It’s important to recall, however, that although Blair lost the battle to hand-pick a dyed-in-the-wool interventionist as his successor, the taciturn Brown has none of Blair’s glib appeal. Opinion polls taken before Blair’s announcement of departure suggest that Brown may struggle to hold onto Labor’s majority in the next election against a resurgent Conservative Party. Despite widespread relief at Blair’s exit, a "moral lapse" under Brown’s leadership may prove rather short-lived. This would hardly disappoint Blair, since the Labor Party has been little more than a vehicle for his career and vainglorious instincts. In fact, he is probably more comfortable with the Tories’ views on foreign policy. The Tories’ current leader, David Cameron, is a staunch Atlanticist. Cameron has strong links to a tightly-knit group of Tory MPs and activists known disparagingly as the "Notting Hill Set," several of whom are members of the UK-based Henry Jackson Society. This nucleus of British neoconservatives includes Michael Gove, a prominent Tory MP, author, and journalist. Gove has gone so far as to declare his "love" for Tony Blair, and he is regarded as a potential leader of the Conservative Party. The Tories have long stewed over Blair’s triumph in usurping their traditionally close ties with Washington. They are aching to get back on the field and play ball under a D.C. head coach again. A celebration of Blair’s departure from the scene looks increasingly premature.

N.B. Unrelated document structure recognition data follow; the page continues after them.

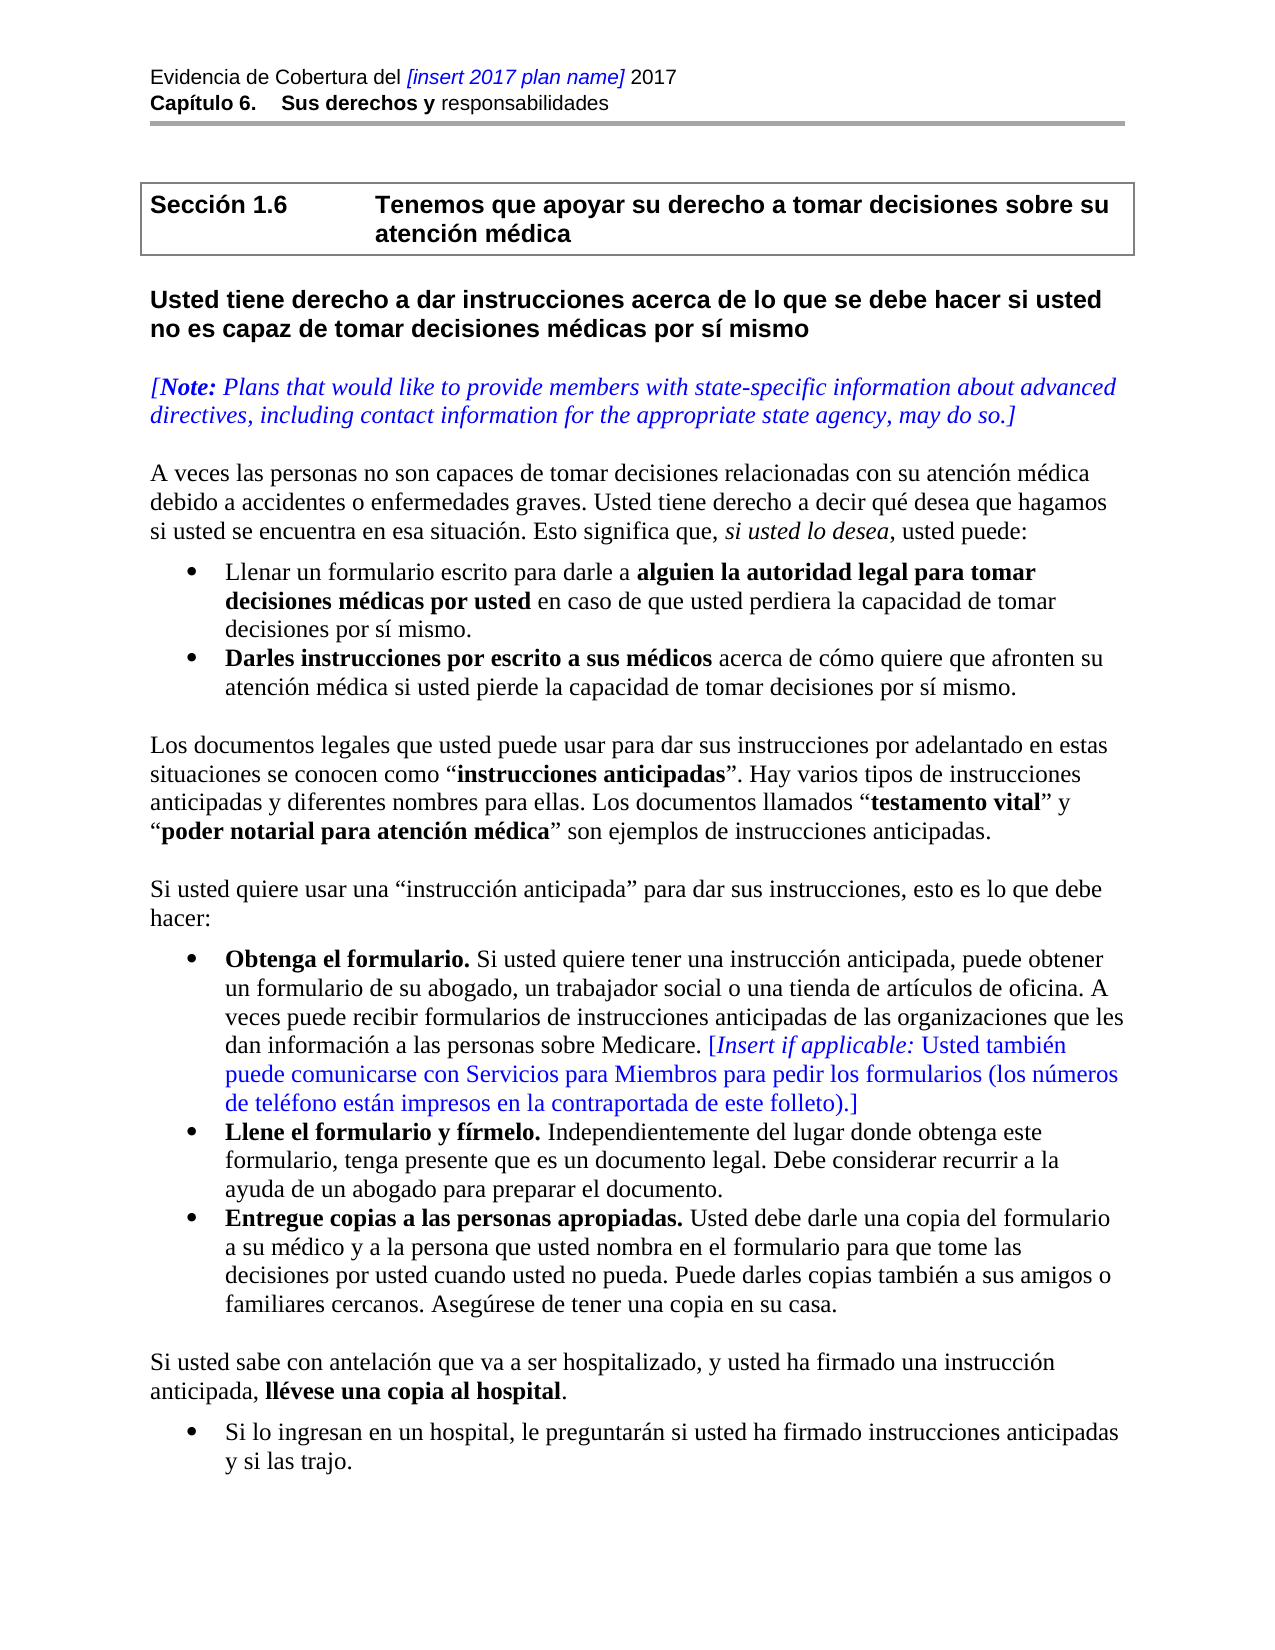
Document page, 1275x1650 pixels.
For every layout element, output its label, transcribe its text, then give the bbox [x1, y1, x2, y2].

text Los documentos legales que usted puede usar para dar sus instrucciones por adelantado en estas situaciones se conocen como “instrucciones anticipadas”. Hay varios tipos de instrucciones anticipadas y diferentes nombres para ellas. Los documentos llamados “testamento vital” y “poder notarial para atención médica” son ejemplos de instrucciones anticipadas. [150, 730, 1125, 845]
list Entregue copias a las personas apropiadas. Usted debe darle una copia del formulario a su médico y a la persona que usted nombra en el formulario para que tome las decisiones por usted cuando usted no pueda. Puede darles copias también a sus amigos o familiares cercanos. Asegúrese de tener una copia en su casa. [187, 1203, 1125, 1318]
text A veces las personas no son capaces de tomar decisiones relacionadas con su atención médica debido a accidentes o enfermedades graves. Usted tiene derecho a decir qué desea que hagamos si usted se encuentra en esa situación. Esto significa que, si usted lo desea, usted puede: [150, 458, 1125, 544]
list Llenar un formulario escrito para darle a alguien la autoridad legal para tomar decisiones médicas por usted en caso de que usted perdiera la capacidad de tomar decisiones por sí mismo. [187, 557, 1125, 643]
list Darles instrucciones por escrito a sus médicos acerca de cómo quiere que afronten su atención médica si usted pierde la capacidad de tomar decisiones por sí mismo. [187, 643, 1125, 701]
subtitle Sección 1.6 Tenemos que apoyar su derecho a tomar decisiones sobre su atención médica [142, 184, 1133, 254]
subtitle Usted tiene derecho a dar instrucciones acerca de lo que se debe hacer si usted no es capaz de tomar decisiones médicas por sí mismo [150, 285, 1125, 342]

Still, there is no shortage of private citizens and antiwar organizations who would love to see Blair tossed in jail for his wars of aggression. Despite the unrelenting efforts of his top toadies in the media and blogosphere, there has always been a stubborn segment of British society reassuringly immune to Tony’s drunken sermons and the holy doctrine of "military humanism." It is unclear, however, what legal remedies are available to those determined to see Blair pay a heavy personal price for his pact with the neoconservative devil. We may never have the pleasure of seeing a bewildered Blair enter a plea in the Hague or watching him digest the irony of an arrest warrant served by an ambitious overseas magistrate determined to "give the impossible a go" (timed, preferably, to coincide with a high-profile visit on behalf of Blair Foundation). In the end, we may have to settle for the poetic justice of a forlorn ex-premier unable to wash the blood of hundreds of thousands of Iraqis from his hands, living in permanent fear under constant police protection, openly despised by the vast majority of his countrymen whose security he gambled away so heedlessly. It would be a far cry from the cherished golden legacy that looked so secure back in April 2003.
Postscript: I think we can safely rule out any collaboration between the Blair Foundation and the Carter Center. Thank you, Jimmy.